SDFW: SDN-based Stateful Distributed Firewall
This addresses the problem of preventing lateral attacks in data center networks for cloud operators, offering a practical solution to a known bottleneck in SDN security.
The paper tackles the challenge of implementing stateful firewalls in SDN-based cloud networks, where existing solutions are impractical due to the separation of control and data planes. It proposes SDFW, an SDN-based Stateful Distributed Firewall, which achieves scalable security with only a 1.6% reduction in network bandwidth.
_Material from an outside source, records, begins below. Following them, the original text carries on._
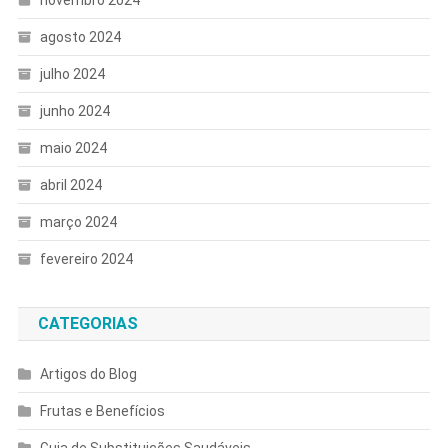
agosto 2024
julho 2024
junho 2024
maio 2024
abril 2024
março 2024
fevereiro 2024
CATEGORIAS
Artigos do Blog
Frutas e Benefícios
Guia de Substituições Saudáveis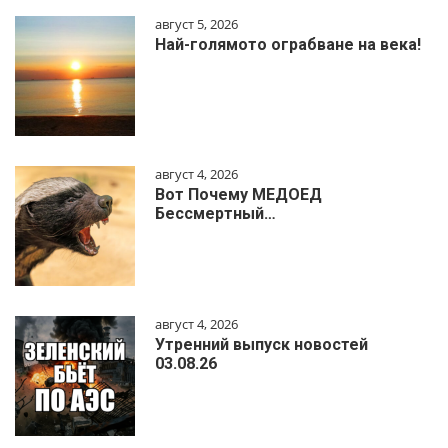
август 5, 2026
Най-голямото ограбване на века!
август 4, 2026
Вот Почему МЕДОЕД
Бессмертный…
август 4, 2026
Утренний выпуск новостей
03.08.26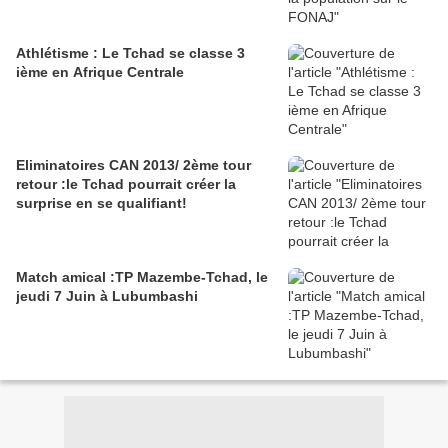
Athlétisme : Le Tchad se classe 3
ième en Afrique Centrale
Eliminatoires CAN 2013/ 2ème tour
retour :le Tchad pourrait créer la
surprise en se qualifiant!
Match amical :TP Mazembe-Tchad, le
jeudi 7 Juin à Lubumbashi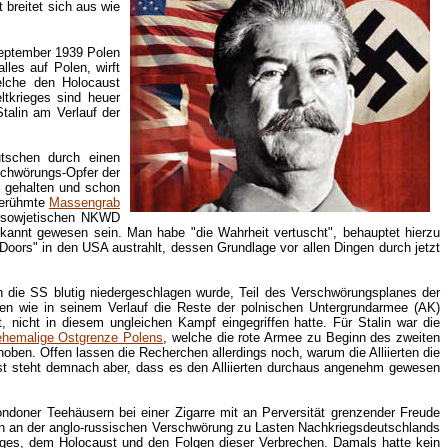
 breitet sich aus wie
September 1939 Polen
lles auf Polen, wirft
elche den Holocaust
ltkrieges sind heuer
Stalin am Verlauf der
utschen durch einen
schwörungs-Opfer der
s gehalten und schon
berühmte
Massengrab
n sowjetischen NKWD
ekannt gewesen sein. Man habe "die Wahrheit vertuscht", behauptet hierzu
d Doors" in den USA austrahlt, dessen Grundlage vor allen Dingen durch jetzt
die SS blutig niedergeschlagen wurde, Teil des Verschwörungsplanes der
ehen wie in seinem Verlauf die Reste der polnischen Untergrundarmee (AK)
, nicht in diesem ungleichen Kampf eingegriffen hatte. Für Stalin war die
ehemalige Ostgrenze Polens
, welche die rote Armee zu Beginn des zweiten
ben. Offen lassen die Recherchen allerdings noch, warum die Alliierten die
est steht demnach aber, dass es den Alliierten durchaus angenehm gewesen
doner Teehäusern bei einer Zigarre mit an Perversität grenzender Freude
en an der anglo-russischen Verschwörung zu Lasten Nachkriegsdeutschlands
ges, dem Holocaust und den Folgen dieser Verbrechen. Damals hatte kein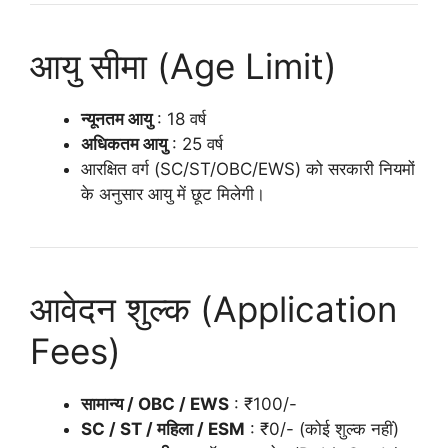
आयु सीमा (Age Limit)
न्यूनतम आयु
: 18 वर्ष
अधिकतम आयु
: 25 वर्ष
आरक्षित वर्ग (SC/ST/OBC/EWS) को सरकारी नियमों
के अनुसार आयु में छूट मिलेगी।
आवेदन शुल्क (Application
Fees)
सामान्य / OBC / EWS
: ₹100/-
SC / ST / महिला / ESM
: ₹0/- (कोई शुल्क नहीं)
SDN provides a programmable command and control networking system in a multi-tenant cloud network using control and data plane separation. However, separating the control and data planes make it difficult for incorporating some security services (e.g., firewalls) into SDN framework. Most of the existing solutions use SDN switches as packet filters and rely on SDN controllers to implement firewall policy management functions, which is impractical for implementing stateful firewalls since SDN switches only send session's initial packets and statistical data of flows to their controllers. For a data center networking environment, applying a Distributed FireWall (DFW) system to prevent attacker's lateral movements is highly desired, in which designing and implementing an SDN-based Stateful DFW (SDFW) demand a scalable distributed states management solution at the data plane to track packets and flow states. Our performance results show that SDFW achieves scalable security against data plane attacks with a marginal performance hit ~ 1.6% reduction in network bandwidth.